There was no difference between serum-derived and recombinant factor VIII products, but there was a difference between third- and second-generation recombinant products with respect to the formation of antibodies, or inhibitors, that can make the products ineffective, according to a study of previously untreated children with severe hemophilia A.
The content of von Willebrand factor in the various products and switching between products did not increase risk for inhibitor development, according to the study, which was published in The New England Journal of Medicine (2013:368:231-239).
The results of the observational study were unexpected, according to Asad Patanwala, PharmD, an assistant professor in the Department of Pharmacy Practice and Science at the University of Arizona, in Tucson. “The findings were important ones,” said Dr. Patanwala. “It was surprising that there were differences in the outcome between second- and third-generation recombinant products. The authors were unable to explain this using any biological rationales.”
A multinational team evaluated 574 consecutive patients with severe hemophilia A who were born between 2000 and 2010, and collected data on all clotting-factor administration for up to 75 exposure days. The primary outcome was inhibitor development, which was defined as at least two positive inhibitor tests with decreased in vivo recovery of factor VIII levels.
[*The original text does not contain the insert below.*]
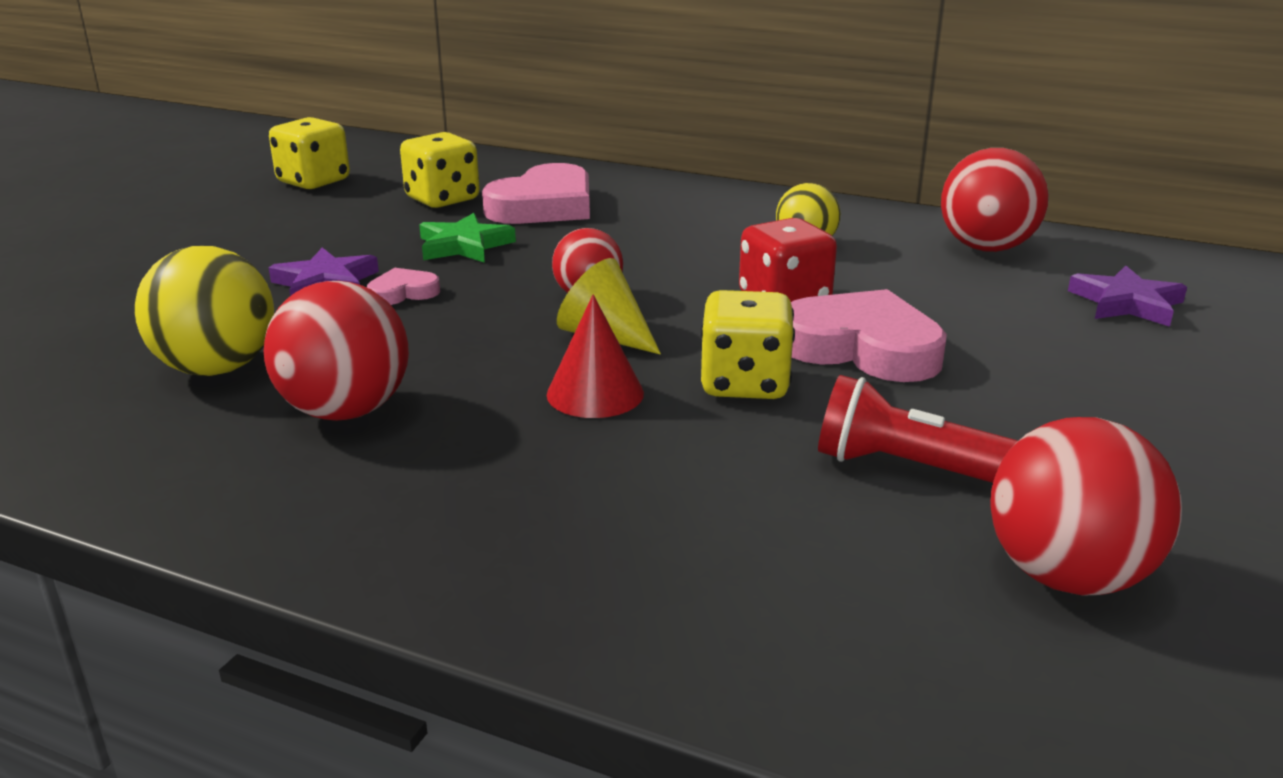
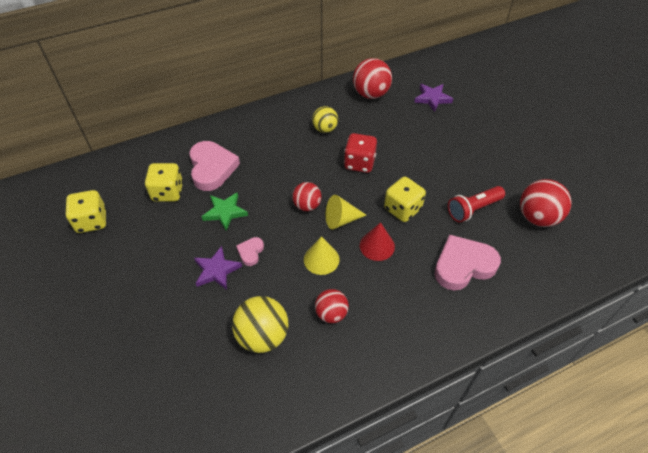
camera: 50 degrees left, 25 degrees up
red ball [264,281,409,421] -> red ball [315,289,349,323], size x0.63
pink heart [791,289,947,382] -> pink heart moved to [435,235,501,291]
none -> yellow cone [304,236,340,275]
Inhibitory antibodies developed in 177 of the 574 children (32.4%); 116 patients had a high-titer inhibitory antibody, defined as a peak titer of at least 5 Bethesda units/mL (22.4%). Plasma-derived products conferred a risk for inhibitor development that was similar to the risk with recombinant products (adjusted hazard ratio as compared with recombinant products, 0.96; 95% confidence interval [CI], 0.62-1.49). Compared with third-generation full-length recombinant products—derived from the full-length complementary DNA sequence of human factor VIII, second-generation full-length products were associated with an increased risk for inhibitor development (adjusted hazard ratio, 1.60; 95% CI, 1.08-2.37).
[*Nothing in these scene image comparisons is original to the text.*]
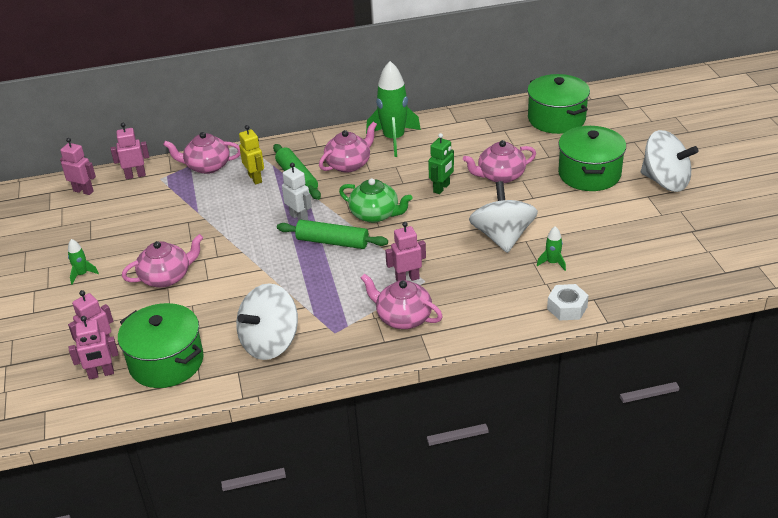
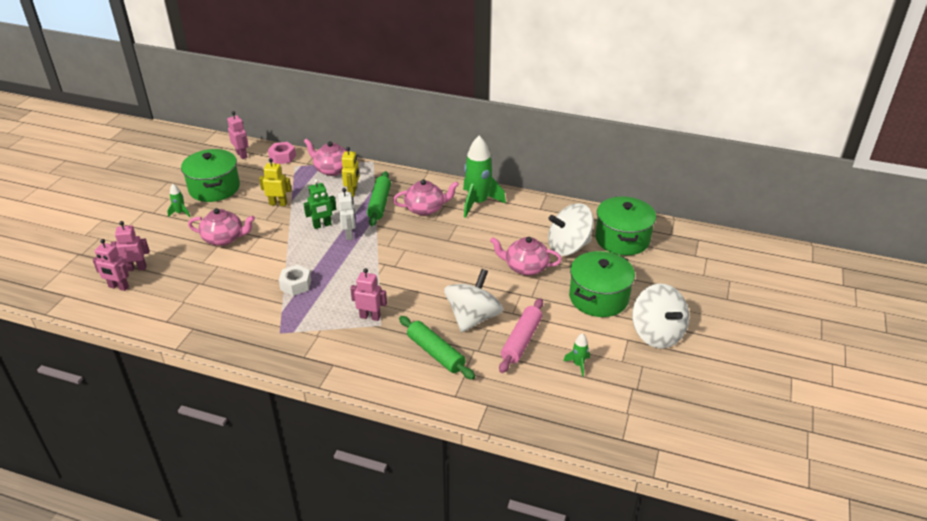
camera: 30 degrees right, 0 degrees up
pink robot [111,123,149,179] -> pink nut [268,142,296,164]
green pot [118,303,204,388] -> green pot moved to [181,149,240,202]
white spinning top [236,283,298,360] -> white spinning top moved to [548,203,594,256]
green rolling pin [277,220,388,249] -> green rolling pin moved to [399,316,475,380]
green teapot [339,178,412,223] -> none
pink teapot [361,273,443,329] -> none
green robot [428,133,454,194] -> green robot moved to [304,179,336,229]
green rocket [537,226,566,271] -> green rocket moved to [563,333,590,376]
white nut [547,284,589,320] -> white nut moved to [279,265,311,296]
none -> yellow robot [259,158,291,206]
none -> pink rolling pin [499,298,543,373]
Dr. Patanwala said that this well-designed study might change the way hemophilia A is treated in the not-too-distant future. “When patients with hemophilia present with bleeding to an acute care setting, they are usually given the product they always use. In some cases it may not be available at that hospital. Perhaps hematologists would be more willing to use an alternative product,” said Dr. Patanwala. “Also, perhaps the choice of product used can be based on other criteria rather than inhibitor formation when patients are initiated on therapy.”
Author H. Marijke van den Berg, MD, declined to comment on the study on behalf of the study group. The study was funded by Bayer Healthcare and Baxter BioScience.
Dr. Patanwala reported no relevant financial conflicts of interest.